WHAT TO DO ::
Please copy word for word the lines of the records from the one containing "Pemerintah siap memberikan dukungan yang" through the one containing "NKY EMAILEM", inclusive. Leave the pictures out of your answer.

INFORMATION GIVEN ::
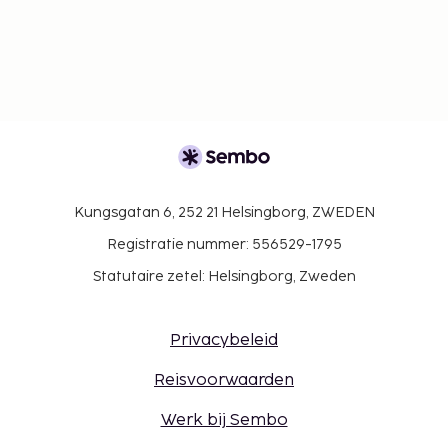
via de contactgegevens in de
boekingsbevestiging.
Je hebt geen auto nodig om van en naar deze
accommodatie te reizen.
Er gelden hoogtebeperkingen bij het parkeren.
Gasten kunnen overal contactloos betalen.
Deze accommodatie heet gasten van elke
seksuele geaardheid en genderidentiteit
Kungsgatan 6, 252 21 Helsingborg, ZWEDEN
welkom (LGBTI+-vriendelijk).
Registratie nummer: 556529-1795
Statutaire zetel: Helsingborg, Zweden
Privacybeleid
Reisvoorwaarden
Werk bij Sembo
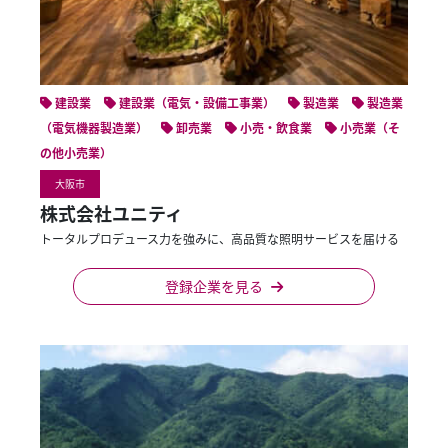
建設業
建設業（電気・設備工事業）
製造業
製造業
（電気機器製造業）
卸売業
小売・飲食業
小売業（そ
の他小売業）
大阪市
株式会社ユニティ
トータルプロデュース力を強みに、高品質な照明サービスを届ける
登録企業を見る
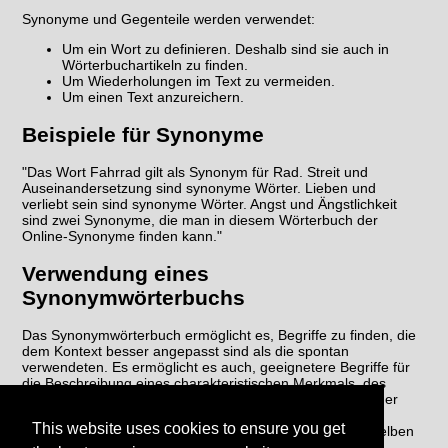
Synonyme und Gegenteile werden verwendet:
Um ein Wort zu definieren. Deshalb sind sie auch in
Wörterbuchartikeln zu finden.
Um Wiederholungen im Text zu vermeiden.
Um einen Text anzureichern.
Beispiele für Synonyme
"Das Wort Fahrrad gilt als Synonym für Rad. Streit und
Auseinandersetzung sind synonyme Wörter. Lieben und
verliebt sein sind synonyme Wörter. Angst und Ängstlichkeit
sind zwei Synonyme, die man in diesem Wörterbuch der
Online-Synonyme finden kann."
Verwendung eines
Synonymwörterbuchs
Das Synonymwörterbuch ermöglicht es, Begriffe zu finden, die
dem Kontext besser angepasst sind als die spontan
verwendeten. Es ermöglicht es auch, geeignetere Begriffe für
die Beschreibung eines charakteristischen Merkmals, des
Zwecks, der Funktion usw. der Sache, des Wesens und der
fraglichen Handlung zu finden. Schließlich vermeidet das
This website uses cookies to ensure you get
Synonymwörterbuch die Wiederholung von Wörtern im selben
Text, um den Schreibstil zu verbessern.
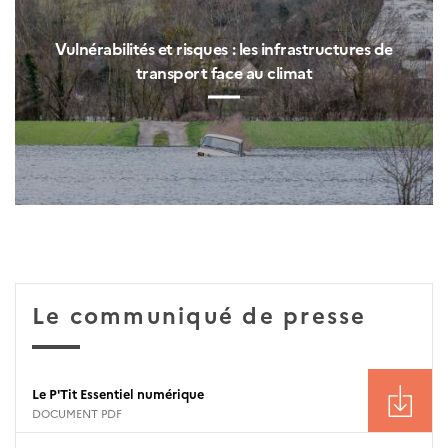
Vulnérabilités et risques : les infrastructures de
transport face au climat
Le communiqué de presse
Le P'Tit Essentiel numérique
DOCUMENT PDF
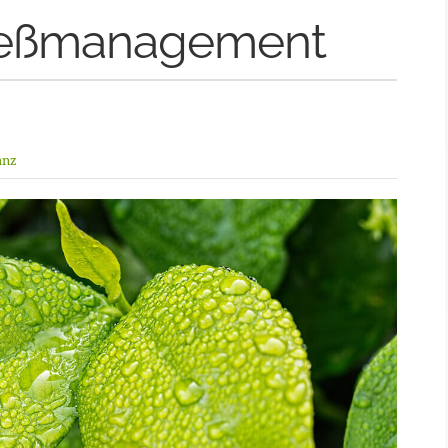
eßmanagement
anz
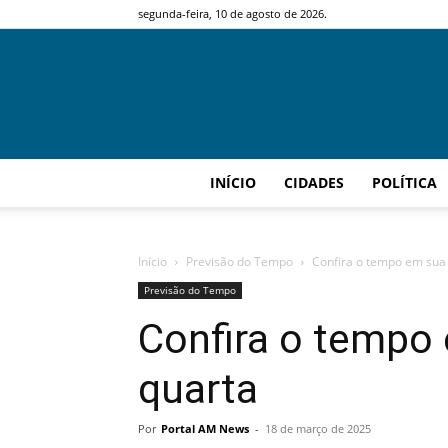
segunda-feira, 10 de agosto de 2026.
INÍCIO
CIDADES
POLÍTICA
Início
Previsão do Tempo
Confira o tempo em sua 
Previsão do Tempo
Confira o tempo 
quarta
Por
Portal AM News
-
18 de março de 2025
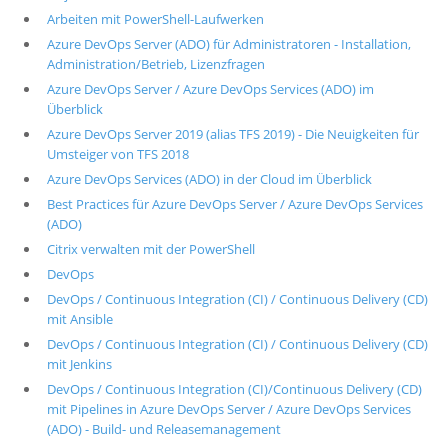
Arbeiten mit PowerShell-Laufwerken
Azure DevOps Server (ADO) für Administratoren - Installation,
Administration/Betrieb, Lizenzfragen
Azure DevOps Server / Azure DevOps Services (ADO) im
Überblick
Azure DevOps Server 2019 (alias TFS 2019) - Die Neuigkeiten für
Umsteiger von TFS 2018
Azure DevOps Services (ADO) in der Cloud im Überblick
Best Practices für Azure DevOps Server / Azure DevOps Services
(ADO)
Citrix verwalten mit der PowerShell
DevOps
DevOps / Continuous Integration (CI) / Continuous Delivery (CD)
mit Ansible
DevOps / Continuous Integration (CI) / Continuous Delivery (CD)
mit Jenkins
DevOps / Continuous Integration (CI)/Continuous Delivery (CD)
mit Pipelines in Azure DevOps Server / Azure DevOps Services
(ADO) - Build- und Releasemanagement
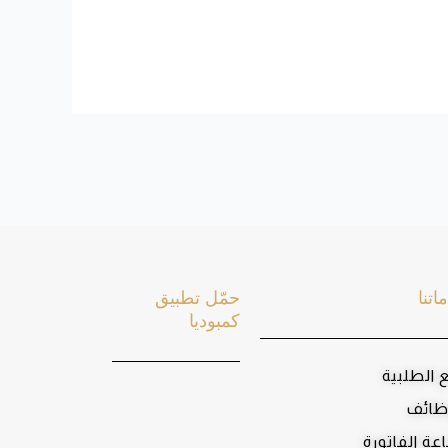
اتنا
حمّل تطبيق
كمبوديا
ع الطلبية
ظائف
عة الفاتورة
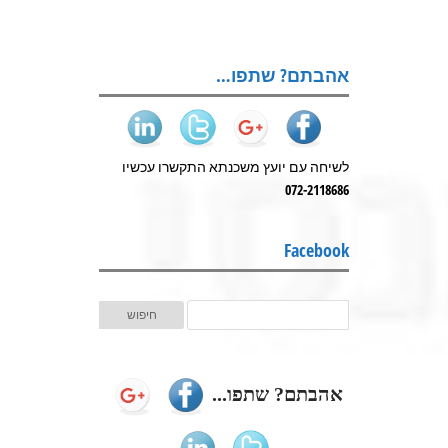
אהבתם? שתפו…
לשיחה עם יועץ משכנתא התקשרו עכשיו
072-2118686
Facebook
אהבתם? שתפו...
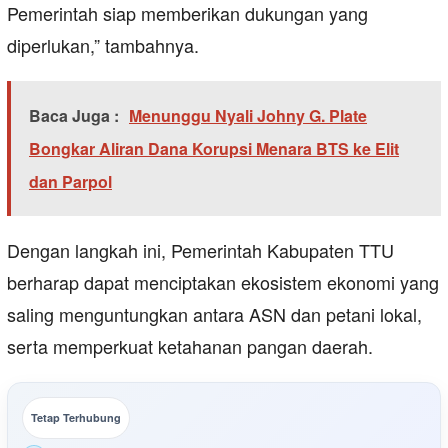
Pemerintah siap memberikan dukungan yang
diperlukan,” tambahnya.
Baca Juga :
Menunggu Nyali Johny G. Plate
Bongkar Aliran Dana Korupsi Menara BTS ke Elit
dan Parpol
Dengan langkah ini, Pemerintah Kabupaten TTU
berharap dapat menciptakan ekosistem ekonomi yang
saling menguntungkan antara ASN dan petani lokal,
serta memperkuat ketahanan pangan daerah.
Tetap Terhubung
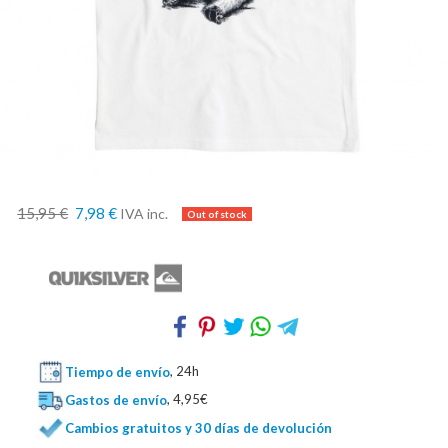
15,95 €
7,98 €
IVA inc.
Tiempo de envío
, 24h
Gastos de envío
, 4,95€
Cambios gratuitos y 30 días de devolución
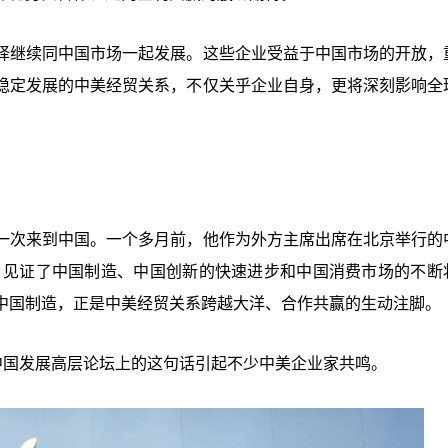
择继续同中国市场一起发展。这些企业受益于中国市场的开放，
稳定发展的中美经贸关系，不仅关乎企业自身，更将深刻影响全
一次来到中国。一个多月前，他作为外方主席出席在北京举行的
国，见证了中国制造、中国创新的快速进步和中国消费市场的不断
中国制造，正是中美经贸关系跨越大洋、合作共赢的生动注脚。
中国发展高层论坛上的这句话引起不少中美企业家共鸣。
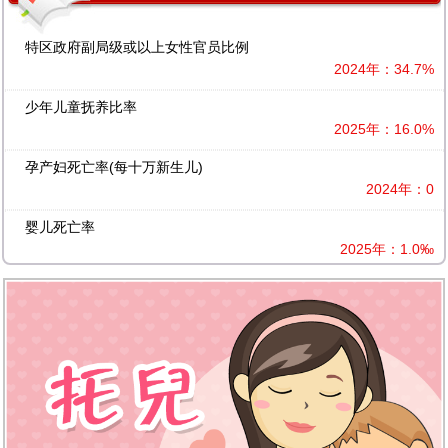
特区政府副局级或以上女性官员比例
2024年：34.7%
少年儿童抚养比率
2025年：16.0%
孕产妇死亡率(每十万新生儿)
2024年：0
婴儿死亡率
2025年：1.0‰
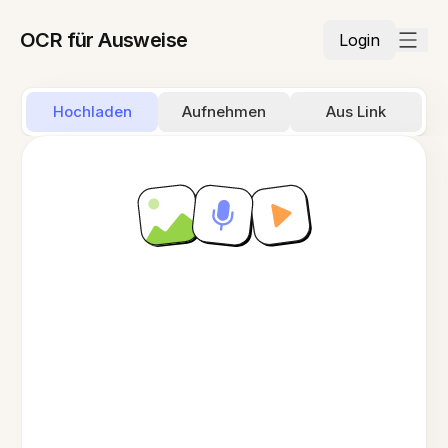
OCR für Ausweise
Login
Hochladen
Aufnehmen
Aus Link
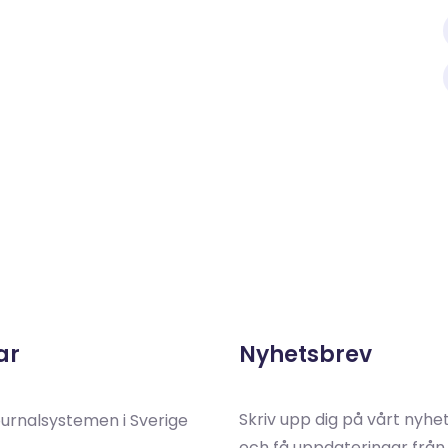
ar
Nyhetsbrev
Skriv upp dig på vårt nyhe
ournalsystemen i Sverige
och få uppdateringar från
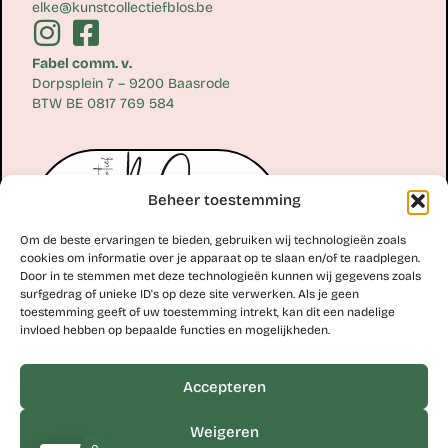
elke@kunstcollectiefblos.be
Fabel comm. v.
Dorpsplein 7 – 9200 Baasrode
BTW BE 0817 769 584
Beheer toestemming
Om de beste ervaringen te bieden, gebruiken wij technologieën zoals
cookies om informatie over je apparaat op te slaan en/of te raadplegen.
Door in te stemmen met deze technologieën kunnen wij gegevens zoals
surfgedrag of unieke ID's op deze site verwerken. Als je geen
toestemming geeft of uw toestemming intrekt, kan dit een nadelige
Erik Scheirlinckx
invloed hebben op bepaalde functies en mogelijkheden.
+32 477 77 28 06
erik@kunstcollectiefblos.be
Accepteren
Studio Erik Scheirlinckx
Weigeren
Hoekskenstraat 8 – 9310 Moorsel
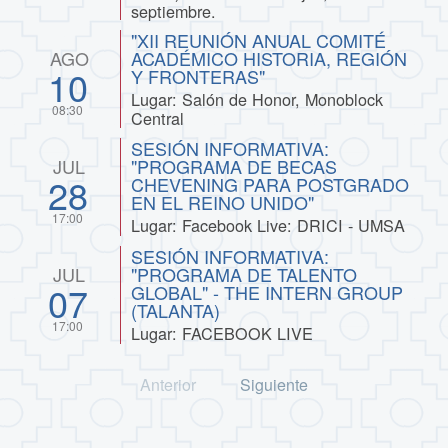
septiembre.
"XII REUNIÓN ANUAL COMITÉ
AGO
ACADÉMICO HISTORIA, REGIÓN
10
Y FRONTERAS"
Lugar: Salón de Honor, Monoblock
08:30
Central
SESIÓN INFORMATIVA:
JUL
"PROGRAMA DE BECAS
28
CHEVENING PARA POSTGRADO
EN EL REINO UNIDO"
17:00
Lugar: Facebook Live: DRICI - UMSA
SESIÓN INFORMATIVA:
JUL
"PROGRAMA DE TALENTO
07
GLOBAL" - THE INTERN GROUP
(TALANTA)
17:00
Lugar: FACEBOOK LIVE
Anterior
Siguiente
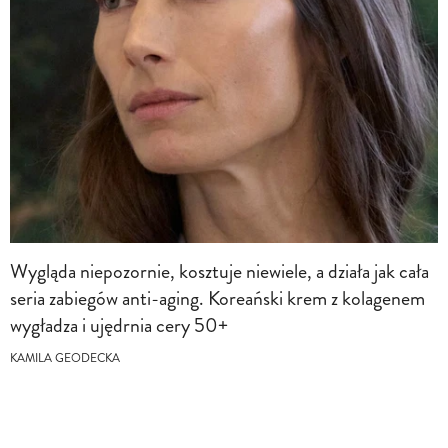
Wygląda niepozornie, kosztuje niewiele, a działa jak cała
seria zabiegów anti-aging. Koreański krem z kolagenem
wygładza i ujędrnia cery 50+
KAMILA GEODECKA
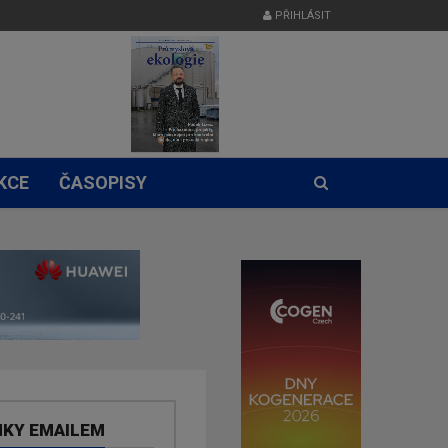
PŘIHLÁSIT
KCE
ČASOPISY
NKY EMAILEM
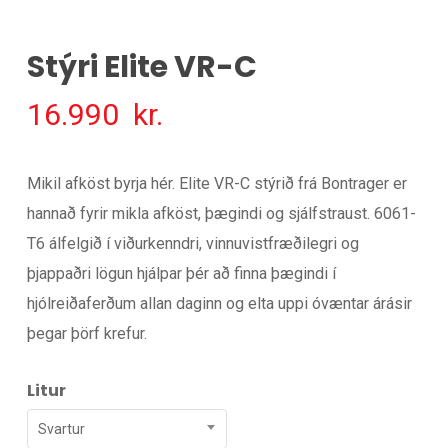
Stýri Elite VR-C
16.990
kr.
Mikil afköst byrja hér. Elite VR-C stýrið frá Bontrager er
hannað fyrir mikla afköst, þægindi og sjálfstraust. 6061-
T6 álfelgið í viðurkenndri, vinnuvistfræðilegri og
þjappaðri lögun hjálpar þér að finna þægindi í
hjólreiðaferðum allan daginn og elta uppi óvæntar árásir
þegar þörf krefur.
Litur
Svartur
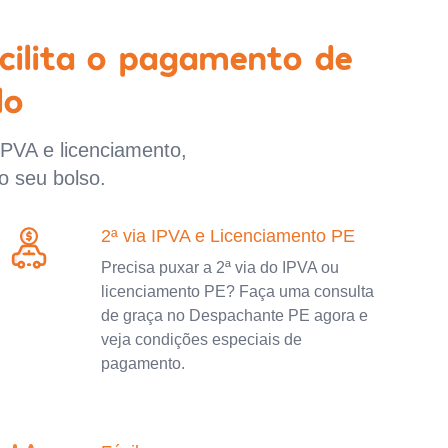
cilita o pagamento de
lo
IPVA e licenciamento,
o seu bolso.
2ª via IPVA e Licenciamento PE
Precisa puxar a 2ª via do IPVA ou
licenciamento PE? Faça uma consulta
de graça no Despachante PE agora e
veja condições especiais de
pagamento.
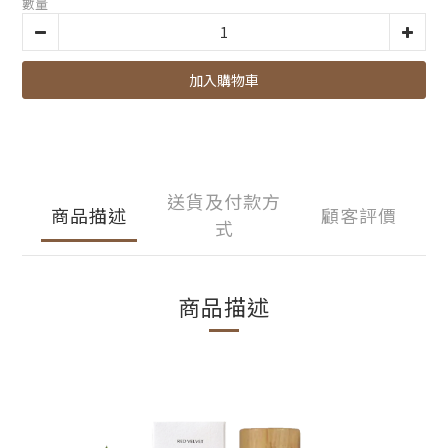
數量
加入購物車
送貨及付款方
商品描述
顧客評價
式
商品描述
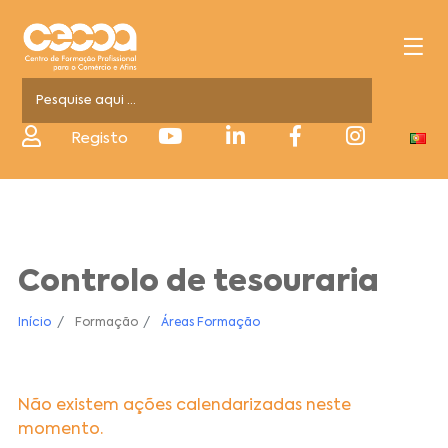
Registo
Controlo de tesouraria
Início
Formação
Áreas Formação
Não existem ações calendarizadas neste
momento.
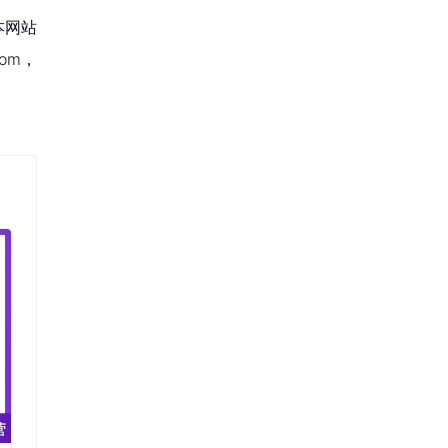
本网站
om，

RESULT OF THIS TASK ::
Pemerintah siap memberikan dukungan yang
diperlukan,” tambahnya.
Baca Juga :
Menunggu Nyali Johny G. Plate
Bongkar Aliran Dana Korupsi Menara BTS ke Elit
dan Parpol
Dengan langkah ini, Pemerintah Kabupaten TTU
berharap dapat menciptakan ekosistem ekonomi yang
saling menguntungkan antara ASN dan petani lokal,
serta memperkuat ketahanan pangan daerah.
Tetap Terhubung
15,95 €
7,98 €
IVA inc.
Tiempo de envío
, 24h
Gastos de envío
, 4,95€
Cambios gratuitos y 30 días de devolución
择继续同中国市场一起发展。这些企业受益于中国市场的开放，
稳定发展的中美经贸关系，不仅关乎企业自身，更将深刻影响全
一次来到中国。一个多月前，他作为外方主席出席在北京举行的
国，见证了中国制造、中国创新的快速进步和中国消费市场的不断
中国制造，正是中美经贸关系跨越大洋、合作共赢的生动注脚。
中国发展高层论坛上的这句话引起不少中美企业家共鸣。
特区政府副局级或以上女性官员比例
2024年：34.7%
少年儿童抚养比率
2025年：16.0%
孕产妇死亡率(每十万新生儿)
2024年：0
婴儿死亡率
2025年：1.0‰
OCR für Ausweise
Login
Hochladen
Aufnehmen
Aus Link
ar
Nyhetsbrev
Skriv upp dig på vårt nyhe
ournalsystemen i Sverige
och få uppdateringar från
elke@kunstcollectiefblos.be
Fabel comm. v.
Dorpsplein 7 – 9200 Baasrode
BTW BE 0817 769 584
Beheer toestemming
Om de beste ervaringen te bieden, gebruiken wij technologieën zoals
cookies om informatie over je apparaat op te slaan en/of te raadplegen.
Door in te stemmen met deze technologieën kunnen wij gegevens zoals
surfgedrag of unieke ID's op deze site verwerken. Als je geen
toestemming geeft of uw toestemming intrekt, kan dit een nadelige
Erik Scheirlinckx
invloed hebben op bepaalde functies en mogelijkheden.
+32 477 77 28 06
erik@kunstcollectiefblos.be
Accepteren
Studio Erik Scheirlinckx
Weigeren
Hoekskenstraat 8 – 9310 Moorsel
septiembre.
"XII REUNIÓN ANUAL COMITÉ
AGO
ACADÉMICO HISTORIA, REGIÓN
10
Y FRONTERAS"
Lugar: Salón de Honor, Monoblock
08:30
Central
SESIÓN INFORMATIVA:
JUL
"PROGRAMA DE BECAS
28
CHEVENING PARA POSTGRADO
EN EL REINO UNIDO"
17:00
Lugar: Facebook Live: DRICI - UMSA
SESIÓN INFORMATIVA:
JUL
"PROGRAMA DE TALENTO
07
GLOBAL" - THE INTERN GROUP
(TALANTA)
17:00
Lugar: FACEBOOK LIVE
Anterior
Siguiente
Wygląda niepozornie, kosztuje niewiele, a działa jak cała
seria zabiegów anti-aging. Koreański krem z kolagenem
wygładza i ujędrnia cery 50+
KAMILA GEODECKA
PŘIHLÁSIT
KCE
ČASOPISY
NKY EMAILEM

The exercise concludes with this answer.